SES Şişli Şube Eşbaşkanı Fadime Kavak tarafından yapılan açıklamada, Dünya Sağlık Örgütü’nün Kovid-19 virüsünü “pandemi” ilanından ve Türkiye’de ilk vakanın görülmesinin üzerinden 15 gün geçmesine rağmen halen pandemi salgınlarında uygulanan önlemlerin hayata geçirilmesinde çok ciddi eksikler ve sorunlar yaşandığını ifade edildi.
Tüm sağlık kurumlarıyla birlikte virüsün etkisinin kontrol altına alınması için en önemli tedbirin müdahalenin başında olduğunu vurgulayan Kavak, “Bu nedenle sağlık alanında, hem koruyucu hem de tedavi edici sağlık hizmetleri kapsamında yapılacak uygulamalar, alınacak önlemler, atılacak adımlar son derece belirleyicidir. Öncelikle şunu belirtmeliyiz ki, sağlık alanında görünür tedbirlerin organize edilmesi için virüs testinin pozitif çıktığı bir vaka ortaya çıkması beklenilmiştir. İlk vaka görülene kadar Bakanlık tarafından yapılan açıklamalar, virüsün Türkiye’ye gelip gelmediği üzerine odaklanmış; açıklama ve bilgilendirmeler virüs ‘var-yok’ sınırlılığında sürdürülmüştür” diye belirtti.

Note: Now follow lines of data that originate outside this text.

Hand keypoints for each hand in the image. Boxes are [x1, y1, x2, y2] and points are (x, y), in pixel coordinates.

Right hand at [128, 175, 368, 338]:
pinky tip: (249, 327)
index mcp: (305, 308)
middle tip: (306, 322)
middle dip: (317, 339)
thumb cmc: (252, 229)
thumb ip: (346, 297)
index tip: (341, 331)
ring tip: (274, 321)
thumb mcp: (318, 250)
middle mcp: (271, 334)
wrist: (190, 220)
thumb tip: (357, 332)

'CİDDİ YETERSİZLİKLER MEVCUT’
Kavak, salgınla mücadelede yapılan hayatları şu sözlerle dile getirdi: “Bu sürenin arka planında ise koruyucu hizmetlerin yaygınlaştırılması ile tüm vatandaşların hem sağlıkları hem de bilgilenmeleri bakımından güçlendirilmesine yönelik çalışmalar yapılması; virüsün Türkiye’ye gelmesi öncesinde ve sonrasında sağlık kurumlarında nasıl bir organizasyona gidileceği, acil eylem planlarının ne şekilde hayata geçirileceği, gerekli tıbbi malzemelerin tespiti ve sağlanması gibi konularında hazırlık ve planlama çalışmaları yürütülmüş olması; sağlık emekçilerine yönelik de gerekli eğitim süreçlerinin başlatılmış olması; sağlık alanında örgütlü emek-meslek örgütleri ve sendikalarla bir araya gelinerek bu sürecin nasıl yürütüleceğinin birlikte planlanması gerekiyordu. Ne yazık ki, bu konuda yapılmış hazırlıkların bu düzeyde olmadığını, ciddi yetersizlikler olduğunu söylemek durumundayız.”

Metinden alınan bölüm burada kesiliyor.